Transcribe the records below word for word, beginning with the first line and stopping after the line that contains "## Conducting a code review"; pictures are not part of the copy.

## [Available records]
--------------------------------

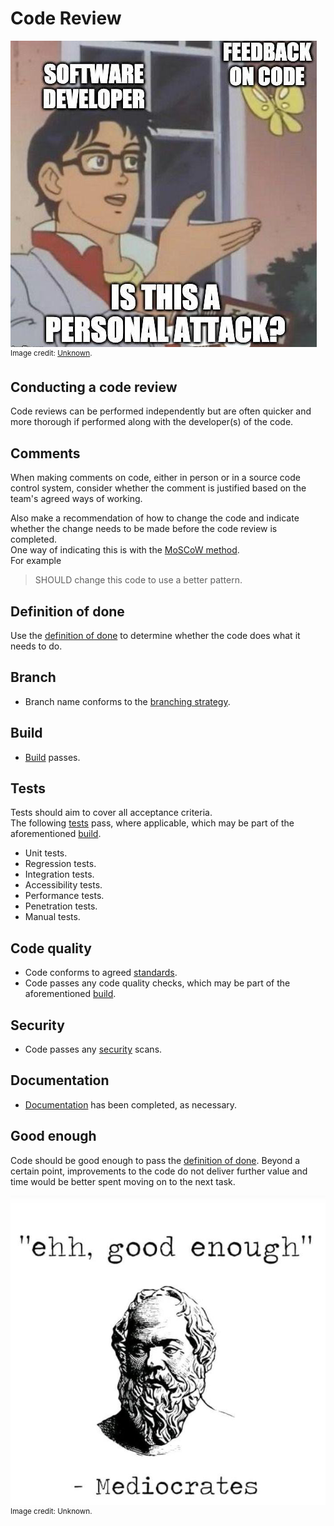 <!-- markdownlint-disable MD033 -->
# Code Review

![code review](/images/code-review.jpeg)\
<sup>Image credit: [Unknown](https://knowyourmeme.com/memes/is-this-a-pigeon).</sup>

## Conducting a code review

Code reviews can be performed independently but are often quicker and more thorough if performed along with the developer(s) of the code.

## Comments

When making comments on code, either in person or in a source code control system, consider whether the comment is justified based on the team's agreed ways of working.

Also make a recommendation of how to change the code and indicate whether the change needs to be made before the code review is completed.\
One way of indicating this is with the [MoSCoW method](https://en.wikipedia.org/wiki/MoSCoW_method).\
For example
> SHOULD change this code to use a better pattern.

## Definition of done

Use the [definition of done](/pages/definition-of-done.md) to determine whether the code does what it needs to do.

## Branch

* Branch name conforms to the [branching strategy](/pages/branching-strategy.md).

## Build

* [Build](/pages/build.md) passes.

## Tests

Tests should aim to cover all acceptance criteria.\
The following [tests](/pages/testing.md) pass, where applicable, which may be part of the aforementioned [build](#build).

* Unit tests.
* Regression tests.
* Integration tests.
* Accessibility tests.
* Performance tests.
* Penetration tests.
* Manual tests.

## Code quality

* Code conforms to agreed [standards](/pages/code-quality.md).
* Code passes any code quality checks, which may be part of the aforementioned [build](#build).

## Security

* Code passes any [security](/pages/security.md) scans.

## Documentation

* [Documentation](/pages/documentation.md) has been completed, as necessary.

## Good enough

Code should be good enough to pass the [definition of done](/pages/definition-of-done.md). Beyond a certain point, improvements to the code do not deliver further value and time would be better spent moving on to the next task.

![good enough](/images/good-enough.jpg)
<sup>Image credit: Unknown.</sup>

--------------------------------

## [Response below]
 <!-- markdownlint-disable MD033 -->
# Code Review

![code review](/images/code-review.jpeg)\
<sup>Image credit: [Unknown](https://knowyourmeme.com/memes/is-this-a-pigeon).</sup>

## Conducting a code review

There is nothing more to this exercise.